The 1993 NC A&T team still holds a place in school sports history as the Aggies won that season’s MEAC Tournament at Florida A&M’s Moore-Kittles Field in Tallahassee.

The Aggies beat Florida A&M, the league’s perennial power, in the championship game, although the tournament semifinal game with Delaware State means even more to Cowan because he pitched that one.

“We won it 7-3,” Holland said. “Probably the biggest win I ever had.”

In the frenzied celebration that took place after beating Florida A&M, Cowan’s favorite glove disappeared. He didn’t realize until the team was on the bus, headed back to Greensboro, that it wasn’t with the rest of the equipment.

“That glove meant a lot to me because there was some of my blood on it,” Cowan said. “I got hit in the nose by a ball that year, bled on that glove. I kind of liked having the blood on it.”

He got a new glove, but there were no more championships for Cowan. He did very well as a hitter and pitcher, but the stats for those seasons were lost over the years.
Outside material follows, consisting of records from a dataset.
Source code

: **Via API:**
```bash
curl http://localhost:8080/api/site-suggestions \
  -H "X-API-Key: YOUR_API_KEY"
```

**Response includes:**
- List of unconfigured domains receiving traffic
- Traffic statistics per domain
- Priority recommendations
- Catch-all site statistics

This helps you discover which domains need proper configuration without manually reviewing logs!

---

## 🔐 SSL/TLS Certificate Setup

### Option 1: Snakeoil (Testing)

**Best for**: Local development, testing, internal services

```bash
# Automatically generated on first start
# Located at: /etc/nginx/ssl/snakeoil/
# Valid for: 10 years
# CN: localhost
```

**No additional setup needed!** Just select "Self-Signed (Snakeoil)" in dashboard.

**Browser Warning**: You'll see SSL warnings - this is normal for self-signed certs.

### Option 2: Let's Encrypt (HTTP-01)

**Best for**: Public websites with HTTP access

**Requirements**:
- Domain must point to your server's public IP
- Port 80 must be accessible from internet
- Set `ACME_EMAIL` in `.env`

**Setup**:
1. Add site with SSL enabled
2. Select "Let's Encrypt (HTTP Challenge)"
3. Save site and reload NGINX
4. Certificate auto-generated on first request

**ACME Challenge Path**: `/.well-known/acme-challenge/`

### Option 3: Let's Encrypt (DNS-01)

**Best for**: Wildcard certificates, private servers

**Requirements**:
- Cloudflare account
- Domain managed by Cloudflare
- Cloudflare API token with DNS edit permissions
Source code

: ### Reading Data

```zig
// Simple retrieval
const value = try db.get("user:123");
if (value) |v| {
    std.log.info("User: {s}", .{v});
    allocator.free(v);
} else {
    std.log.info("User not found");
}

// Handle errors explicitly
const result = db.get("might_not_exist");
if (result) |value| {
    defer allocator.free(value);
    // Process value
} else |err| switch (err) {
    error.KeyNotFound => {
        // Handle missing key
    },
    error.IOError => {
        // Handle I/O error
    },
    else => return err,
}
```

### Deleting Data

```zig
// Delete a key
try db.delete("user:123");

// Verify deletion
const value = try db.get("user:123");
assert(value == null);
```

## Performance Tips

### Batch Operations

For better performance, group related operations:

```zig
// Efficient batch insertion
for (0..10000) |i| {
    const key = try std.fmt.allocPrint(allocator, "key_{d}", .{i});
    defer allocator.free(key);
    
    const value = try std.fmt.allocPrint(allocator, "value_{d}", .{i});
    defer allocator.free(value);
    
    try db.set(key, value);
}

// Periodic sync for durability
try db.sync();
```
“I played right field, first base and DH — I would be the DH the day after I pitched,” Cowan said. “I batted cleanup in a lot of games. I remember a 3-for-4 day in 1996 when we won against Wake Forest, and they had a guy pitching who got drafted.”

As a senior in 1996, Cowan was honored with the Aggies’ Student Government Association Award for a combination of athletics and academics. He graduated with a bachelor’s degree in political science and government.

A scout from the Los Angeles Dodgers talked to Cowan several times during his senior season, but he wasn’t drafted.

He played pro ball in independent leagues after college, but when he turned 24 and hadn’t been signed, he knew it was time to move on from baseball.

He went to work for Verizon. Then he spent years in pharmaceutical sales.

About a dozen years ago, he was looking for a change and his love of baseball steered him back to the field of education.

“I decided I really wanted to coach baseball, and that led me to teaching, and then to administration,” Cowan said.

For five years (2014-19), he fulfilled his goal of being a P.E. teacher and baseball coach in Charleston. He found he enjoyed the dynamics of the classroom, and during the COVID years, he enrolled in Clemson’s Doctor of Education program.

The rest is history. Now he’s Dr. Cowan — respected administrator.

In 2023, Cowan and his teammates from the 1993 NC A&T baseball squad were honored prior to a game against Florida A&M at Greensboro’s War Memorial Stadium.

“We didn’t get a ton of wins, but we got some big wins,” Cowan said.  “I’m very proud to have been affiliated with them.”